University of Washington Rugby Football Club
- Nicknames: Husky Rugby
- Sport: Rugby
- Founded: 1963
- League: USA Rugby
- Conference: Northwest Collegiate Rugby Conference
- Based in: Seattle, Washington
- Arena: IMA Turf Field #1
- Colors: Purple and gold
- Head coach: Will Wheaton
- Website: www.huskyrugby.com

= Husky Rugby Club =

University of Washington rugby team

Founded in 1963, the University of Washington Husky Rugby Club plays college rugby in Division 1 in the Northwest Collegiate Rugby Conference against local rivals such as Washington State and Oregon. The Huskies won the Northwest championship in 1996, 2002, 2004 and 2005 and the D1AA Varsity Cup in 2014.

== History of Husky rugby ==
Under the leadership of founding members Dick Jensen, Joe Superfisky, James Decker and others, a newspaper ad was placed in the university paper calling for formation of a university rugby club. Coached by French ex-pat Jacques Cubille, with football jerseys donated by head football coach Jim Owens, the team started the beginning of an over 50-year history.

Founding members: Dick Jensen, Joe Superfisky, and James Decker. The original included the founders and Ev Stitz, Gordon Fouts Hugh Morrison, Pete Rockness, Al Cook, Scott Satterlee, Doug Learman, Jack Huddleston, Graham Bursill, Dick Gadsby, Lori Marlantes, Bruce Winters, Chuck Magsig, and Dave Lush.
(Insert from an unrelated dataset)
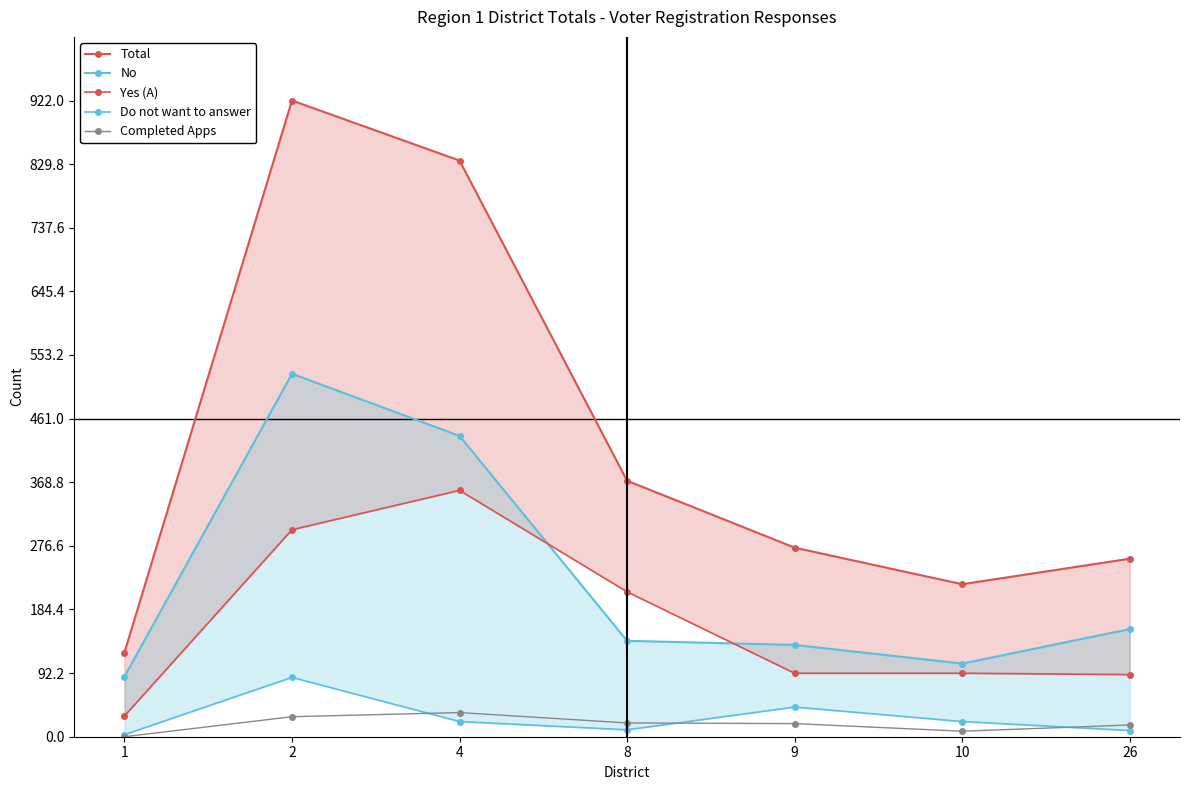

Is it true that Yes (A) equals 357 at 4?

True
== National championships ==
D1AA Varsity Cup Washington 39 Utah Valley University 22

== Decades ==

=== 2000s ===
The Huskies started the decade with a bang winning the PNRFU league championship in 2002, making the Pacific Coast playoffs. In 2003, the Huskies repeated as champions only to lose a heartbreaking match against BYU for entrance to the Sweet 16.